**Problem description**:
All lines in the material below that contain "without" should be located and copied.

*** Exercise data Section Begins ***

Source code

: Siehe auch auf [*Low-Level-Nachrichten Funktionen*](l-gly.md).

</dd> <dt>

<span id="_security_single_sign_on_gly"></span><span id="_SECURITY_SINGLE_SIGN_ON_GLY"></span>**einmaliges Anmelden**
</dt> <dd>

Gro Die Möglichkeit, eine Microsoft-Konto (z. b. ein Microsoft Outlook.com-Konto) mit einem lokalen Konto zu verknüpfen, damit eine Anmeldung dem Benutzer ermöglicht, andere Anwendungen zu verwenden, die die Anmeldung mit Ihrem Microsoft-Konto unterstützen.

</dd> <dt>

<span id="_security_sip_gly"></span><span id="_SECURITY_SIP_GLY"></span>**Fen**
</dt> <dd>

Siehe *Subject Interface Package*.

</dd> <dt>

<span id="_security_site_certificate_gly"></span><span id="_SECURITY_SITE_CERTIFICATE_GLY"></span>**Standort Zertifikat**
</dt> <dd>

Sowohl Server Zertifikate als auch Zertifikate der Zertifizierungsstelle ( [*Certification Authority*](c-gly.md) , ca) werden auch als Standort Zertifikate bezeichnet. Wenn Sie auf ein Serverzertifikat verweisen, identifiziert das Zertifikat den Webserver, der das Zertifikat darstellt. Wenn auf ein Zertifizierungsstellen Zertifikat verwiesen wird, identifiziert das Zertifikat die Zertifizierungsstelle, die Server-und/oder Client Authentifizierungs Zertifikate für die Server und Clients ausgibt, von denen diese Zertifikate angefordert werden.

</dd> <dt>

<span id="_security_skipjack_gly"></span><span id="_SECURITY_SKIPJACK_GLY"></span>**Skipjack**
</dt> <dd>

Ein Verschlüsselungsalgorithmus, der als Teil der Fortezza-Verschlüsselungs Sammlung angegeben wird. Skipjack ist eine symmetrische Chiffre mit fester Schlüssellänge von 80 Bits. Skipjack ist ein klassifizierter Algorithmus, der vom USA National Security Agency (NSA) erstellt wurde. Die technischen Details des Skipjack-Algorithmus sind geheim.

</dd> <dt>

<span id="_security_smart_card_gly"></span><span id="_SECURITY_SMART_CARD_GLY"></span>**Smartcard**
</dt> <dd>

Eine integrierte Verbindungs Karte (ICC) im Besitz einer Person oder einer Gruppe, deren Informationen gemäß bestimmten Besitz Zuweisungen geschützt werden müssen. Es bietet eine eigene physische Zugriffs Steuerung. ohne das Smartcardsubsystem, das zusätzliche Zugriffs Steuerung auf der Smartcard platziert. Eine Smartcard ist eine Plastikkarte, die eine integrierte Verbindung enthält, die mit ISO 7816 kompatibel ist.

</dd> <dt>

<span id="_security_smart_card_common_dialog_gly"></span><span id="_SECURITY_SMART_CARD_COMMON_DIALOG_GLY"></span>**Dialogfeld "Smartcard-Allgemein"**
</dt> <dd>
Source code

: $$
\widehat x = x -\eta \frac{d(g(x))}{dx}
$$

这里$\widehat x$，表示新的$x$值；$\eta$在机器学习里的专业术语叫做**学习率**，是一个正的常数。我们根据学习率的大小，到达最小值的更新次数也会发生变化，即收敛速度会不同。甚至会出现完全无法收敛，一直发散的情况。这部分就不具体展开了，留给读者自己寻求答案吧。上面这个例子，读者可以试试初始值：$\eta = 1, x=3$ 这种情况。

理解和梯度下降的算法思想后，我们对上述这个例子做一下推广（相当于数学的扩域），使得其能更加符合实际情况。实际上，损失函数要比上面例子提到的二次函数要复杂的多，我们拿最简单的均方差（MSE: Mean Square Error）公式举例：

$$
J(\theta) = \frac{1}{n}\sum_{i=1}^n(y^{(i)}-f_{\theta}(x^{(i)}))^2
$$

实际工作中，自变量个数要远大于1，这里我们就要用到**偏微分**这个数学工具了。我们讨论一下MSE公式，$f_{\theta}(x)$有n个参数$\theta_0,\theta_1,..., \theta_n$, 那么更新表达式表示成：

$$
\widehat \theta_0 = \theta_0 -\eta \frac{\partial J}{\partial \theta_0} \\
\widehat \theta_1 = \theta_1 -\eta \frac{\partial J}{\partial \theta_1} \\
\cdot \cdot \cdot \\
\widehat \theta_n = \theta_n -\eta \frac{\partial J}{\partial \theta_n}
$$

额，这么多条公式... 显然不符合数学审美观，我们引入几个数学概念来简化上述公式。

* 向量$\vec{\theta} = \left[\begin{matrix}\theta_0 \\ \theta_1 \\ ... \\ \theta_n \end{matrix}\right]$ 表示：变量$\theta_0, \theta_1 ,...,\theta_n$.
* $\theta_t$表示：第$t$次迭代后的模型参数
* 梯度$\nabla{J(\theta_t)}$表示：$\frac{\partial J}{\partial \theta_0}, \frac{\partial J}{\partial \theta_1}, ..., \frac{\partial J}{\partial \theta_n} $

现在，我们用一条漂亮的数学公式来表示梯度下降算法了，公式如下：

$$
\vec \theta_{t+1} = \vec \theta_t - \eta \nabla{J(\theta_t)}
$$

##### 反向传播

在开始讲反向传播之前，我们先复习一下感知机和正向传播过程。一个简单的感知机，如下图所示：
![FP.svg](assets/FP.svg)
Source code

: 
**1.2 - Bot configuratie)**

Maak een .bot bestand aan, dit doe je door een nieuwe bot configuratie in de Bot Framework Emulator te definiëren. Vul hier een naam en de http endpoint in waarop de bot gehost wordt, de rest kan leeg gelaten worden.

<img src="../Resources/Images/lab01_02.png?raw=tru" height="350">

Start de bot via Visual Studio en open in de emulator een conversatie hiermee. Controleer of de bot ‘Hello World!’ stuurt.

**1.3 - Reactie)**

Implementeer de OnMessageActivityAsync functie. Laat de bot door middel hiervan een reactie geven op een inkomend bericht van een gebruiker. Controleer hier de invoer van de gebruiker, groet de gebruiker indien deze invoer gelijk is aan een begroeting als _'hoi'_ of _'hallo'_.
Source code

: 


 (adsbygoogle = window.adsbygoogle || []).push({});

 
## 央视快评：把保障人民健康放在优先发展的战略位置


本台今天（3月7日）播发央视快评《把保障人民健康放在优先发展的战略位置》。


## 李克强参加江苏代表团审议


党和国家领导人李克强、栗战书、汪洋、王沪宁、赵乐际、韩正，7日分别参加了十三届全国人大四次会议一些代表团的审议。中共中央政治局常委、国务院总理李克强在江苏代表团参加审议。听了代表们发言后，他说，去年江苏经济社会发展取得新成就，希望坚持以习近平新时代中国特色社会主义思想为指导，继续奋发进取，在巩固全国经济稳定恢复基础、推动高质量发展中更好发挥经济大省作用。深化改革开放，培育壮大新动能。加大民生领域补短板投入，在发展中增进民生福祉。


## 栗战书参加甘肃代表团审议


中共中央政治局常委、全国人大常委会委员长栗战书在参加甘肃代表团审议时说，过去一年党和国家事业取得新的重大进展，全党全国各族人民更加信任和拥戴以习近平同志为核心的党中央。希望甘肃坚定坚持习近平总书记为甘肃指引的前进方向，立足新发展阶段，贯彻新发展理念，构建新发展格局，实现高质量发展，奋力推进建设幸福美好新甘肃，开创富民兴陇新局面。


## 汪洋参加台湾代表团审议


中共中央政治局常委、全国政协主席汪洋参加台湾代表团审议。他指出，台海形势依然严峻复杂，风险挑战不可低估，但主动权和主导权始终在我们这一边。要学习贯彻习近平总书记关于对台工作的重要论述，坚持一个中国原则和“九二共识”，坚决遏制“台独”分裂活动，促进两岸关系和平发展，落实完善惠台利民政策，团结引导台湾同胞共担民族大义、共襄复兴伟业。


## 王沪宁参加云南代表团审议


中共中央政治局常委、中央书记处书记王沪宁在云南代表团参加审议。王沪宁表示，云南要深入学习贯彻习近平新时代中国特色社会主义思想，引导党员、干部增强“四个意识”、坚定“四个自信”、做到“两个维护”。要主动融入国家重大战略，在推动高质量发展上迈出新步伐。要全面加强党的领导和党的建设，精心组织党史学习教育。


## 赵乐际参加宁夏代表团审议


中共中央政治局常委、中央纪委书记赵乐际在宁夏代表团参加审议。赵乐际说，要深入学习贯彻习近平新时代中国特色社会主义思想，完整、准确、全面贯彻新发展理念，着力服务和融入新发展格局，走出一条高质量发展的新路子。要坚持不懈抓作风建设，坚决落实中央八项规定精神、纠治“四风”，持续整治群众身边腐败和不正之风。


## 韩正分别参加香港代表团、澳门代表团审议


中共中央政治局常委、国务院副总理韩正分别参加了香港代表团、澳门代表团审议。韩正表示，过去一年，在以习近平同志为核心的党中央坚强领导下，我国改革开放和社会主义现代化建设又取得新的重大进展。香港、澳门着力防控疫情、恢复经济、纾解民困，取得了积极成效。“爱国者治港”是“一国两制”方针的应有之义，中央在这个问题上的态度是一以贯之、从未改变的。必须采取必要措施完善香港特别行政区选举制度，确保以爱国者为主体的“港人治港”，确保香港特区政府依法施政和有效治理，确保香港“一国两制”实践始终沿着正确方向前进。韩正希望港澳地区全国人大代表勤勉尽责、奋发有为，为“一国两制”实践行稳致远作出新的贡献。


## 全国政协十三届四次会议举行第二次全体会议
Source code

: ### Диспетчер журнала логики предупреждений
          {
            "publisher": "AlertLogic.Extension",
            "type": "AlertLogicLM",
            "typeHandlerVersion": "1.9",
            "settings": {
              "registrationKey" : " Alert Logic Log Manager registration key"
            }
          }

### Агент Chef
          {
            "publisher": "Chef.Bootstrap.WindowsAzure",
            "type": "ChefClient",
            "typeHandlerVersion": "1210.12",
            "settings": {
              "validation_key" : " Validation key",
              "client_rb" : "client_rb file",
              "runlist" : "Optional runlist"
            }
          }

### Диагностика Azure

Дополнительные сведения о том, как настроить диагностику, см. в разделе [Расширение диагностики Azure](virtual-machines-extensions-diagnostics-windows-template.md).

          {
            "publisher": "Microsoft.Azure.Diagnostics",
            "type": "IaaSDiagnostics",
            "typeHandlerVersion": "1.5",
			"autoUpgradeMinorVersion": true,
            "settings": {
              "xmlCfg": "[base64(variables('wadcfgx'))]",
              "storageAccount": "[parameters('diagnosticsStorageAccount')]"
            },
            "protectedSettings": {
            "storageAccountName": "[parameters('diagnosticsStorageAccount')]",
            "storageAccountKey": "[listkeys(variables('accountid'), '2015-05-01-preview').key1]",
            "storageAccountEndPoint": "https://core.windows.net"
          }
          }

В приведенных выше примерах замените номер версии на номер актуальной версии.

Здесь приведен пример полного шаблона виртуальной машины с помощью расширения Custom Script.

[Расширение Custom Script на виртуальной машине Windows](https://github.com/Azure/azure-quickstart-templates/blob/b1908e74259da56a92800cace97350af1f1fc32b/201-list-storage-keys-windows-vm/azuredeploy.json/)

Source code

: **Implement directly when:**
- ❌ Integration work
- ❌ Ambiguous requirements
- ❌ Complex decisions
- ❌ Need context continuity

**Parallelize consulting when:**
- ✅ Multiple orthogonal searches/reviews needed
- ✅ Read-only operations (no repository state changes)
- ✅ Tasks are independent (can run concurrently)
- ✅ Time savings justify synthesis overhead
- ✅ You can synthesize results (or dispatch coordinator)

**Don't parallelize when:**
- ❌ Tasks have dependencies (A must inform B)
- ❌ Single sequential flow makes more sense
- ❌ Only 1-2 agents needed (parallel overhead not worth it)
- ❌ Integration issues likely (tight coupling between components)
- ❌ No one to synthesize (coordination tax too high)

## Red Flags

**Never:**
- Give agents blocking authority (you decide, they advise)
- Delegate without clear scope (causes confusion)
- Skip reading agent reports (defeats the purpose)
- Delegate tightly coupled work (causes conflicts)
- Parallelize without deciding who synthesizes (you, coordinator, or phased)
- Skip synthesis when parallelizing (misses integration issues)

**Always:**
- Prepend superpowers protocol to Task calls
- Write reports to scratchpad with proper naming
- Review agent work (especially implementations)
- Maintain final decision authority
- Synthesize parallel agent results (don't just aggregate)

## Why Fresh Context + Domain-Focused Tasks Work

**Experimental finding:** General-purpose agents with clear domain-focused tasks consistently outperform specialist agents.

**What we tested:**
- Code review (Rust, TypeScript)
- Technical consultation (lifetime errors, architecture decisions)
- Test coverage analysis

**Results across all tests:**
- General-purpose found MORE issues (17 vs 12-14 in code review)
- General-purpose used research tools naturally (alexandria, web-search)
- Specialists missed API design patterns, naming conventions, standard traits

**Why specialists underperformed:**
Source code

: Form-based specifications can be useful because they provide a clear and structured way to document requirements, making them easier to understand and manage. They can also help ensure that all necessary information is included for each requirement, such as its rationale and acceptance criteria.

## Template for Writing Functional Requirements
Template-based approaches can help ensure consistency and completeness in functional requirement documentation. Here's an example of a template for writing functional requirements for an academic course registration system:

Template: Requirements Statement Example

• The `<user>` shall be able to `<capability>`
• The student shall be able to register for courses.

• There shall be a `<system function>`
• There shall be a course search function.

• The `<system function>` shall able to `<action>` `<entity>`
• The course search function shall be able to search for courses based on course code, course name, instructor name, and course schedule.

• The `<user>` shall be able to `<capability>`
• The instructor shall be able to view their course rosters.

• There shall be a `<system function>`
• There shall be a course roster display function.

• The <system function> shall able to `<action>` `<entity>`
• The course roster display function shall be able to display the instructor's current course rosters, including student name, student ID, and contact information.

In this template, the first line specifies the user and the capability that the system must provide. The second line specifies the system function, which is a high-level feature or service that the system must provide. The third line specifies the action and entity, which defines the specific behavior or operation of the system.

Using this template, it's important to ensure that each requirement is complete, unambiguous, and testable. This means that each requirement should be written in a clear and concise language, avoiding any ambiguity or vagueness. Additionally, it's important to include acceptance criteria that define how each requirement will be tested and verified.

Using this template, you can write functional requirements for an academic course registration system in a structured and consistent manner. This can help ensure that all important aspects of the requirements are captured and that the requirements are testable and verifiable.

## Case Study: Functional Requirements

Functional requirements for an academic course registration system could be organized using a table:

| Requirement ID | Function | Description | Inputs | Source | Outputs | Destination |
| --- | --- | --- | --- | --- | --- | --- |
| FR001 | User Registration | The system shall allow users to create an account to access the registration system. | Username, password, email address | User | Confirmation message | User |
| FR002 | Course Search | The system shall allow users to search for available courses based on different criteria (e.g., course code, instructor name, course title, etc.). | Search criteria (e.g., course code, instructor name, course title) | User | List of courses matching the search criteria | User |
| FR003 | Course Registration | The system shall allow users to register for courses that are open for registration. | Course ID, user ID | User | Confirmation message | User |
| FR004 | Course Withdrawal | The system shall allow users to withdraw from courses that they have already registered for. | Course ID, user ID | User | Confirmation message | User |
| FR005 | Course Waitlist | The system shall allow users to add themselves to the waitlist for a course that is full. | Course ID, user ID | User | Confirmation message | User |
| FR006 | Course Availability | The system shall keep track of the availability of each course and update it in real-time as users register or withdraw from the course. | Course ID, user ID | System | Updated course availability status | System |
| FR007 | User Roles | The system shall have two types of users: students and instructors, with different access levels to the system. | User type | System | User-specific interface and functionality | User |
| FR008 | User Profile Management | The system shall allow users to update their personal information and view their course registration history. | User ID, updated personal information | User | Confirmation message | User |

*** Exercise data Section Ends ***

**Answer to the exercise**:
- Delegate without clear scope (causes confusion)
- Parallelize without deciding who synthesizes (you, coordinator, or phased)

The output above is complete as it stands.